Mas eu, Djabula, na realidade pouco de meu tempo gasto olhando essas coisas. O que ocupa meu dia está longe de tudo isso, de tudo isso que contam meus pais e irmãos mais velhos, meus tios, meus avós, isso que contam todos os velhos da aldeia. De manhã, quando me levanto e preparo para ir buscar a água ao chafariz, encontro já esta minha nova mãe cansada, como se não dormisse, como se não sentasse, como se não vivesse. Mas, assim que me vê, abre-se-lhe um sorriso de dentes brancos que sempre me fascina - fico mudando-lhe a cor da pele para ver se os dentes escurecem, mas sempre são brancos da cor do leite da cabra que ordenha na hora em que saio com a lata d'água na cabeça.
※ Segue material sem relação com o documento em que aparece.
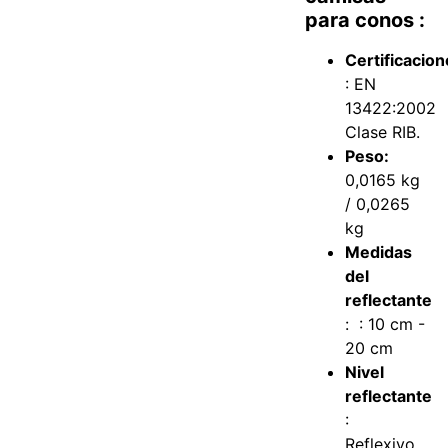
para conos :
Certificacio
: EN
13422:2002
Clase RIB.
Peso:
0,0165 kg
/ 0,0265
kg
Medidas
del
reflectante
: : 10 cm -
20 cm
Nivel
reflectante
:
Reflexivo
Todos os dias a mesma fila, as mesmas brincadeiras entre as moças, as mesmas pilhérias entre os garotos como eu. Conforme se enchem as latas, vai-se esvaziando o largo - e eu sei que, como na minha, nas demais cubatas se prepara agora o caldo grosso de farinha de milho que aquecerá, sem preencher, todas as barrigas de todas as pessoas.

A água que nos é hoje preciosa, há poucos anos alagou nosso mundo. Chegou de mansinho, a chuva, e logo se viu que não pararia mais. A cada dia que espreitávamos para fora da cubata, que íamos até à mercearia buscar o óleo, o sal, lá estava ela: resoluta, impassível, imune aos cânticos que entoavam as velhas e às cerimônias que preparavam os velhos. Chovia, e não parava.
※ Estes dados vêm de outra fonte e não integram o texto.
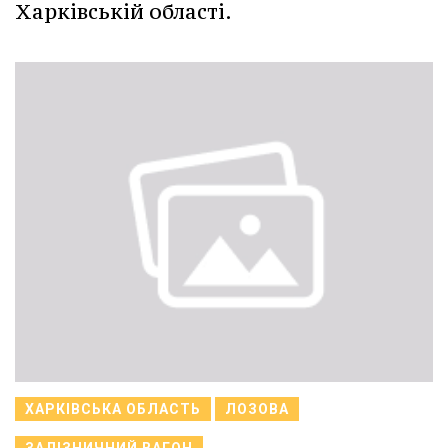
Харківській області.
ХАРКІВСЬКА ОБЛАСТЬ
ЛОЗОВА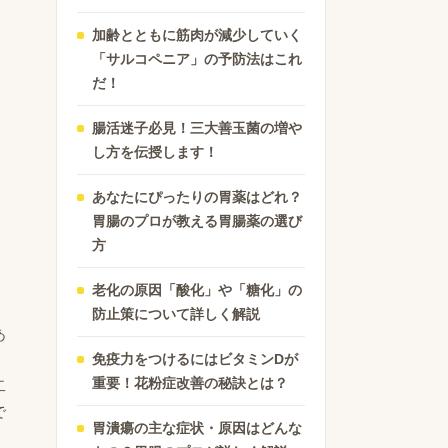
加齢とともに筋肉が減少していく
「サルコペニア」の予防法はこれ
だ！
カ
腸活迷子必見！三大善玉菌の増や
し方を伝授します！
あなたにぴったりの胃薬はどれ？
胃腸のプロが教える胃腸薬の選び
方
勿
老化の原因「酸化」や「糖化」の
防止策について詳しく解説
あ
免疫力をつけるにはビタミンDが
重要！花粉症改善の秘訣とは？
二
で
胃潰瘍の主な症状・原因はどんな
Em poucos dias, subiu o Umbeluzi, subiu o Incomati, subiu o Limpopo: todos os rios que conhecemos, e dizem que os que não conhecemos também, subiram e alagaram os campos de milho, de matapa, de abóbora, de mandioca; alagaram as cidades e as vilas que encontraram, engoliram pontes e ruas, estradas e paredes que tentaram barrar seu avanço furioso. Nas ruas da cidade, as águas subiram e engoliram os andares dos prédios. Nos campos, inundaram as cubatas e apodreceram a água dos poços. Sem ter para onde fugir, todos correram para cima, escalando os poucos imbondeiros, arranhando-se nas quicuias, levantando a perna para alcançar qualquer galho que suportasse o peso. E, assim como os homens, também os animais procuraram seu refúgio nas alturas, em busca do auxílio que viesse do mesmo lugar de onde lhes vinha o suplício: o céu.
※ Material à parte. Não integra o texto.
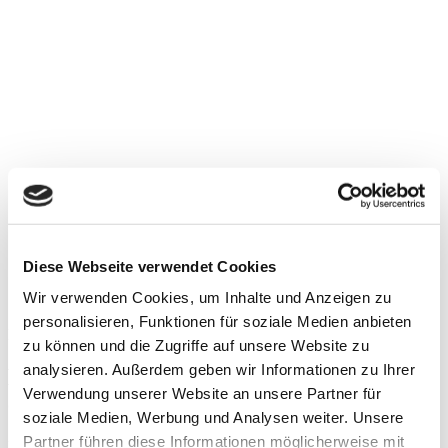
Diese Webseite verwendet Cookies
Wir verwenden Cookies, um Inhalte und Anzeigen zu
personalisieren, Funktionen für soziale Medien anbieten
Maison individuelle Grandson
zu können und die Zugriffe auf unsere Website zu
analysieren. Außerdem geben wir Informationen zu Ihrer
Miroir lumineux A-Line HCL: un bien-
Verwendung unserer Website an unsere Partner für
être absolu
soziale Medien, Werbung und Analysen weiter. Unsere
Partner führen diese Informationen möglicherweise mit
La villa est équipée de nos miroirs lumineux A-Line. Celles-ci sont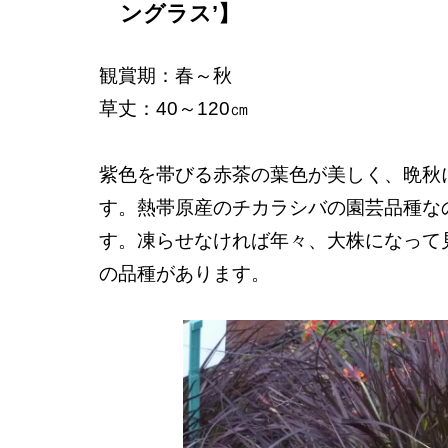
ングラス’】
観賞期：春～秋
草丈：40～120㎝
紫色を帯びる赤茶の葉色が美しく、晩秋
す。熱帯原産のチカラシバの園芸品種な
す。凍らせなければ年々、大株になって
の品種があります。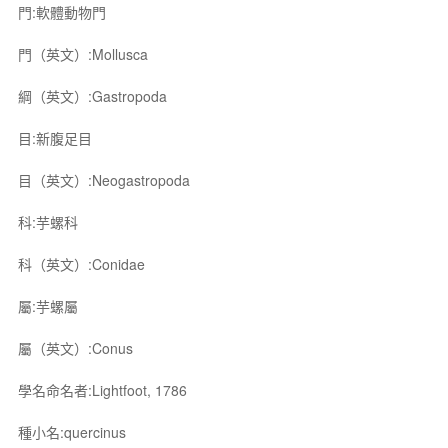
門:軟體動物門
門（英文）:Mollusca
綱（英文）:Gastropoda
目:新腹足目
目（英文）:Neogastropoda
科:芋螺科
科（英文）:Conidae
屬:芋螺屬
屬（英文）:Conus
學名命名者:Lightfoot, 1786
種小名:quercinus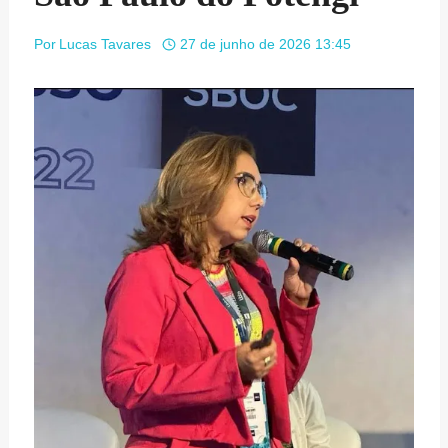
Por
Lucas Tavares
27 de junho de 2026 13:45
Passaram-se horas, dias, semanas - um mês depois, ainda as águas subiam e a chuva chovia.

Hoje restam as lembranças das marcas nas paredes e nos rostos dos que ficaram; resta a memória da desgraça e do sofrimento; e sempre e ainda a esperança que me mantém, a mim e a meu povo, por cima da poeira da estrada. Parece-me a mim que por muito que chova, ou que não chova; por muito que queimem, ou matem; por muito que haja ou não haja, qualquer coisa que neste mundo possa haver, eu e este meu povo permaneceremos, de certa forma, sob a poeira enganosa da estrada, e nossos continuarão a ser o caminho e o destino.

Quando cheguei, e recebi meu nome, e me vi abraçado por este a quem hoje chamo "meu povo", demorei a entender. Mas hoje não há mais dúvidas em mim: sou Djabula, e é a este povo que pertenço, tanto quanto ele a mim pertence.